WHAT TO PRODUCE: Below are some records. Return exactly the lines from the one with "On this basis, we" to the one with "Inan et al.<sup>21</sup>", and nothing else.

[DATASET EXTRACT]

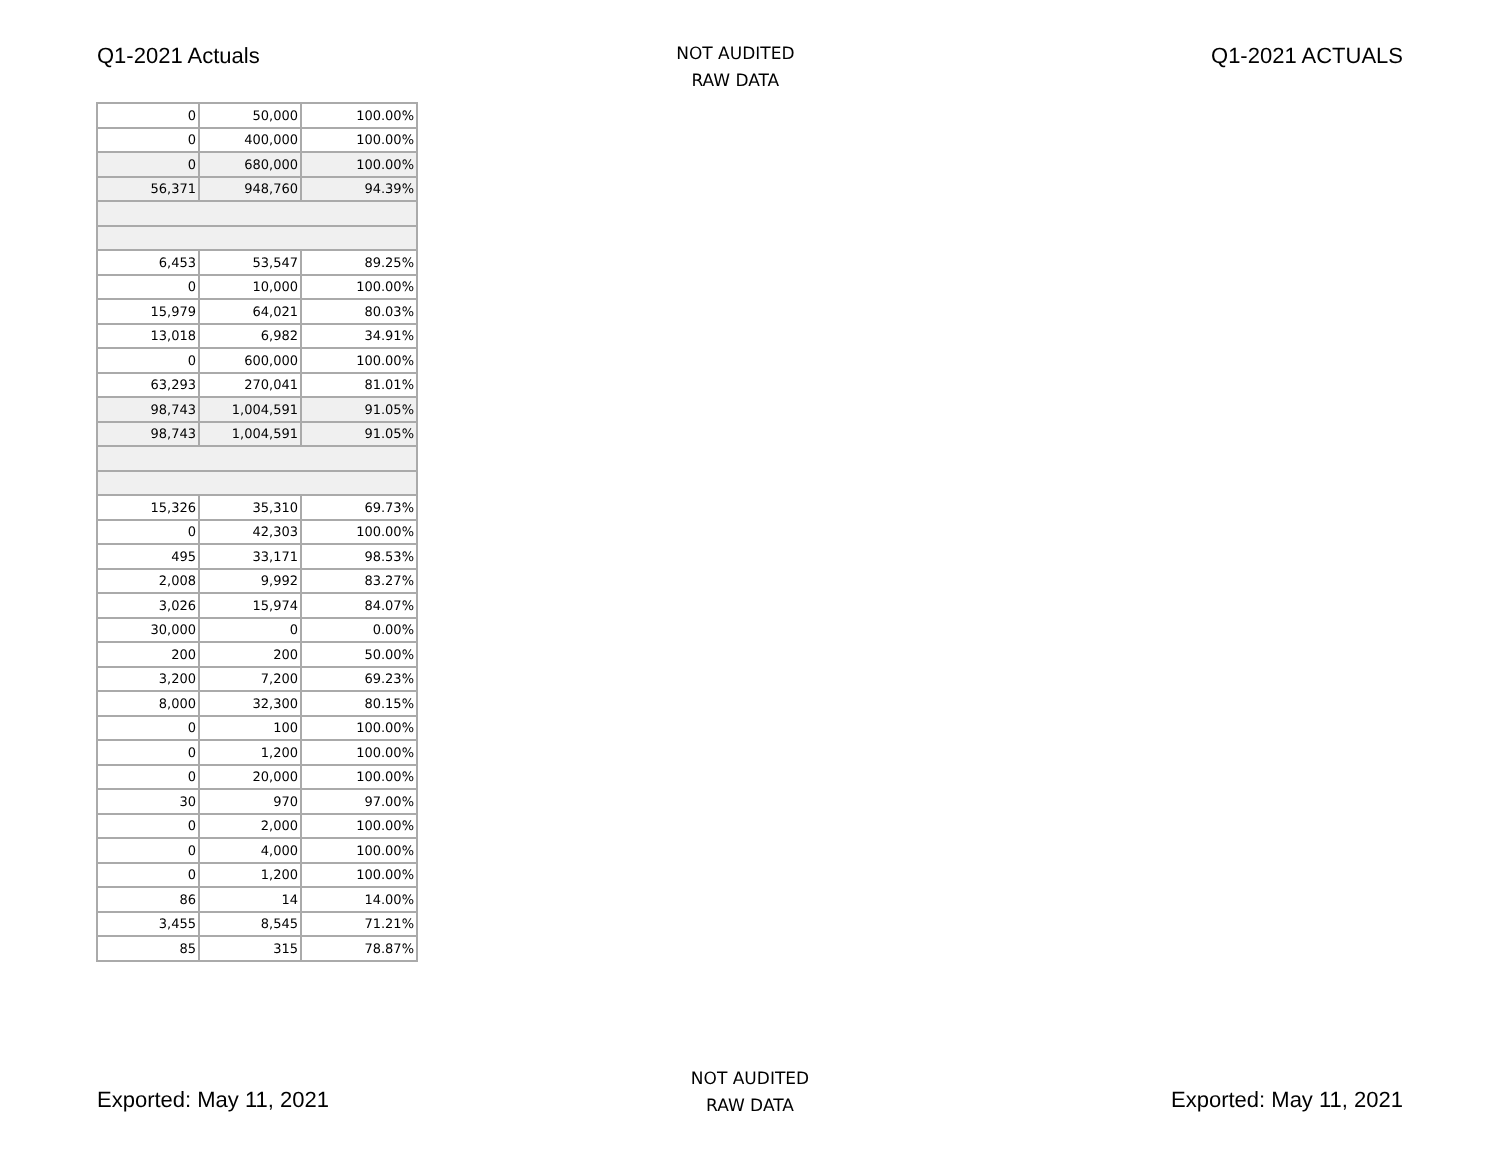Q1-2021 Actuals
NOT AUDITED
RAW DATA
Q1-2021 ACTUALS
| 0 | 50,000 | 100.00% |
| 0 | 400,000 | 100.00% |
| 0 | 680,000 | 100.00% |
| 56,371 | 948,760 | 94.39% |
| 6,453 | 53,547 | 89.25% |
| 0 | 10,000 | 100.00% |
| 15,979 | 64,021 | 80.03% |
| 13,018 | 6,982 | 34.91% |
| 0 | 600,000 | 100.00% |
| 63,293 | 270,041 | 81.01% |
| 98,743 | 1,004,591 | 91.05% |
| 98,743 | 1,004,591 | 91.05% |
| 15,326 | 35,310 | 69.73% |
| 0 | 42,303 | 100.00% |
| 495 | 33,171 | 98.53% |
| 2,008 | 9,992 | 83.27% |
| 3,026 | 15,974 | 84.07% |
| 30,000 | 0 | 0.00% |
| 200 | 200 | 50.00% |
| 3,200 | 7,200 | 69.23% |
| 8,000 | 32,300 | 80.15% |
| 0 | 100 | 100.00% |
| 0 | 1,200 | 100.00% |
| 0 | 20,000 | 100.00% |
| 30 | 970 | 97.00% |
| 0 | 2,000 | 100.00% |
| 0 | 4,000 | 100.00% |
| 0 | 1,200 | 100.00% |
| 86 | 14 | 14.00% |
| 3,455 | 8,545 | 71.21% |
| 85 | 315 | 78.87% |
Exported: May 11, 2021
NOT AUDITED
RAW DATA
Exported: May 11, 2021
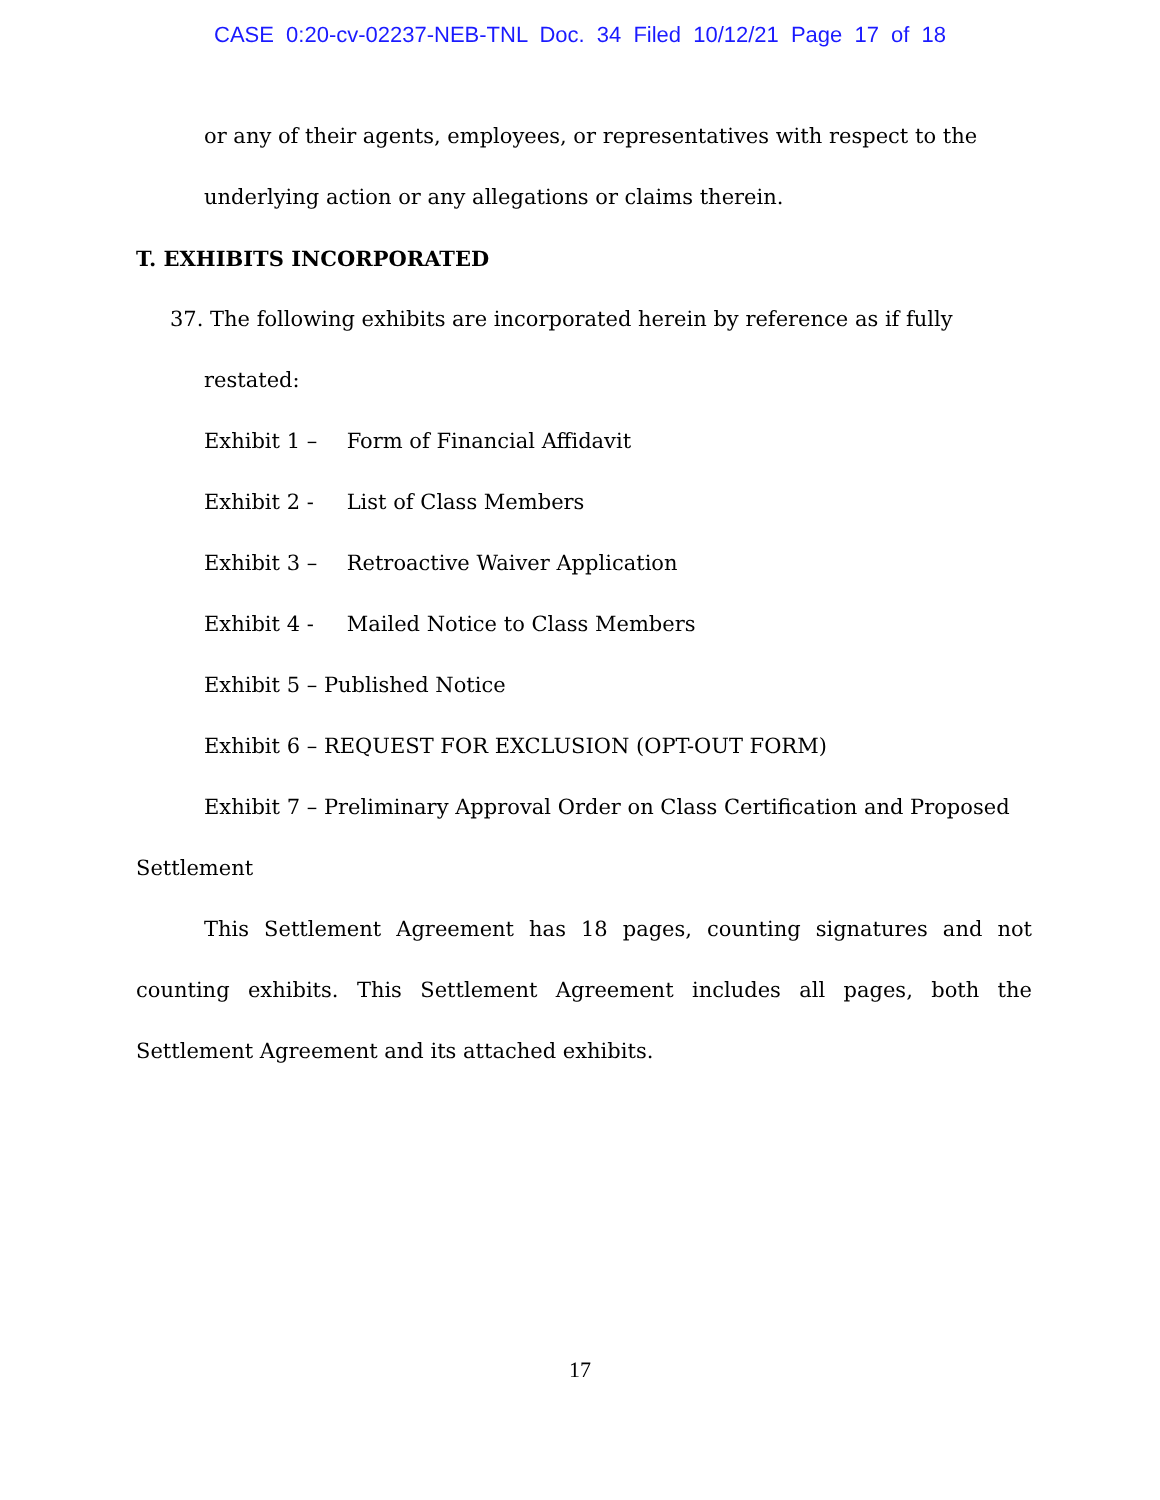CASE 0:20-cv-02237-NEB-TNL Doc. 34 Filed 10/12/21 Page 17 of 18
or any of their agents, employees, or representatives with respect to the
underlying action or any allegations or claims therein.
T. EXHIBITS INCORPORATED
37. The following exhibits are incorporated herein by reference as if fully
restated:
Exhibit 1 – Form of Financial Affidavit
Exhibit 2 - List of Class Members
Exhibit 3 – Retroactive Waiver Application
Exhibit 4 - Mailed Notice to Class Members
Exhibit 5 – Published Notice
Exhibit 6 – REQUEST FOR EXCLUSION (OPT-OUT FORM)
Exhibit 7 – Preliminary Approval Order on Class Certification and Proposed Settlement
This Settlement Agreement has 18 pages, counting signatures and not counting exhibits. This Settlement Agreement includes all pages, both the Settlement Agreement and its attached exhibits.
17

[/DATASET EXTRACT]
[DATASET EXTRACT]

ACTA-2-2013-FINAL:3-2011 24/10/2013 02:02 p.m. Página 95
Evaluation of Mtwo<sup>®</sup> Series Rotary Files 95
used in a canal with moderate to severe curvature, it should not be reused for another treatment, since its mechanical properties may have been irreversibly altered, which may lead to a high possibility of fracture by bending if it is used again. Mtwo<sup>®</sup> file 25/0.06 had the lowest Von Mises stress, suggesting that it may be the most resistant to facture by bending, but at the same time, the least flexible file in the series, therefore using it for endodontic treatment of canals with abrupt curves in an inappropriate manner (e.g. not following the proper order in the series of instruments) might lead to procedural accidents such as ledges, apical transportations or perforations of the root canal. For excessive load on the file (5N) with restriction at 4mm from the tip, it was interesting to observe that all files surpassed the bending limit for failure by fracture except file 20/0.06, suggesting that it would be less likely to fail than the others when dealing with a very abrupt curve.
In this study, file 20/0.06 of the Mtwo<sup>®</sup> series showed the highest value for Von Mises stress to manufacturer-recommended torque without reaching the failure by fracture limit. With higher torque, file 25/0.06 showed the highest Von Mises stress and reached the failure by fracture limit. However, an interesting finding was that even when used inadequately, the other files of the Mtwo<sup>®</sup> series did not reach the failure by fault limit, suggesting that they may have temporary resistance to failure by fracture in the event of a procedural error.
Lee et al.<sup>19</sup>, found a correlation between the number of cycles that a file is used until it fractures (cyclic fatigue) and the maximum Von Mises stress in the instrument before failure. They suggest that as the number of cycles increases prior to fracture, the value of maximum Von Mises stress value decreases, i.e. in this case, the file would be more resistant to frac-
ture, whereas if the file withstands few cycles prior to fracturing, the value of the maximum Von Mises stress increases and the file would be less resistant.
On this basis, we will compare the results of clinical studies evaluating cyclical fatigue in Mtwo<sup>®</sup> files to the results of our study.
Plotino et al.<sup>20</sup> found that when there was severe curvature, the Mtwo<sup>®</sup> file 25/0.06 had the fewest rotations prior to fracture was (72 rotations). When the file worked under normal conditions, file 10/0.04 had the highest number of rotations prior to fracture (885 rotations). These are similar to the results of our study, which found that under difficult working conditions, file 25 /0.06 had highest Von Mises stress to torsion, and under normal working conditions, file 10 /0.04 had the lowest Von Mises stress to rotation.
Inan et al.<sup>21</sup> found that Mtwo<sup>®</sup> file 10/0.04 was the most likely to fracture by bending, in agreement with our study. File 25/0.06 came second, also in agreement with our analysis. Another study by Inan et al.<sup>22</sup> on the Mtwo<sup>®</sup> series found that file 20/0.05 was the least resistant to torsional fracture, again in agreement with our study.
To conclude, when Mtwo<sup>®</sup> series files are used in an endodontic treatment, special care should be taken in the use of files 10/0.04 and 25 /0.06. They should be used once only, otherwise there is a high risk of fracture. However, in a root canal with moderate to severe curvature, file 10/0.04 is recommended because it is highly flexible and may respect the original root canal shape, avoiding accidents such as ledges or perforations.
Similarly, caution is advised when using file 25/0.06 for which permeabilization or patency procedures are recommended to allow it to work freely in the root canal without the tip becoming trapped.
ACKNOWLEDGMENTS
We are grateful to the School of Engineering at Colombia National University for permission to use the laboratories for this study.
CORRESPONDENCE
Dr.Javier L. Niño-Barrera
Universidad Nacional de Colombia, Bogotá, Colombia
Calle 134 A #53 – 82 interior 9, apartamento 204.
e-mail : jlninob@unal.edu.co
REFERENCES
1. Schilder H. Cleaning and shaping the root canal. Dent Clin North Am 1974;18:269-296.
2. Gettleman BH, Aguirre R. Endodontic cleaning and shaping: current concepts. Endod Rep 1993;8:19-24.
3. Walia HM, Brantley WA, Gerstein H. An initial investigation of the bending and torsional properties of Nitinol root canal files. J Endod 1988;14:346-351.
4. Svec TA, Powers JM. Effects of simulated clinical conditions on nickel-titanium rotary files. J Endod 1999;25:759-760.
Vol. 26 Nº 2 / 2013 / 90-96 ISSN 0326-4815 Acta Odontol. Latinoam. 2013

[/DATASET EXTRACT]

FINAL ANSWER:
On this basis, we will compare the results of clinical studies evaluating cyclical fatigue in Mtwo<sup>®</sup> files to the results of our study.
Plotino et al.<sup>20</sup> found that when there was severe curvature, the Mtwo<sup>®</sup> file 25/0.06 had the fewest rotations prior to fracture was (72 rotations). When the file worked under normal conditions, file 10/0.04 had the highest number of rotations prior to fracture (885 rotations). These are similar to the results of our study, which found that under difficult working conditions, file 25 /0.06 had highest Von Mises stress to torsion, and under normal working conditions, file 10 /0.04 had the lowest Von Mises stress to rotation.
Inan et al.<sup>21</sup> found that Mtwo<sup>®</sup> file 10/0.04 was the most likely to fracture by bending, in agreement with our study. File 25/0.06 came second, also in agreement with our analysis. Another study by Inan et al.<sup>22</sup> on the Mtwo<sup>®</sup> series found that file 20/0.05 was the least resistant to torsional fracture, again in agreement with our study.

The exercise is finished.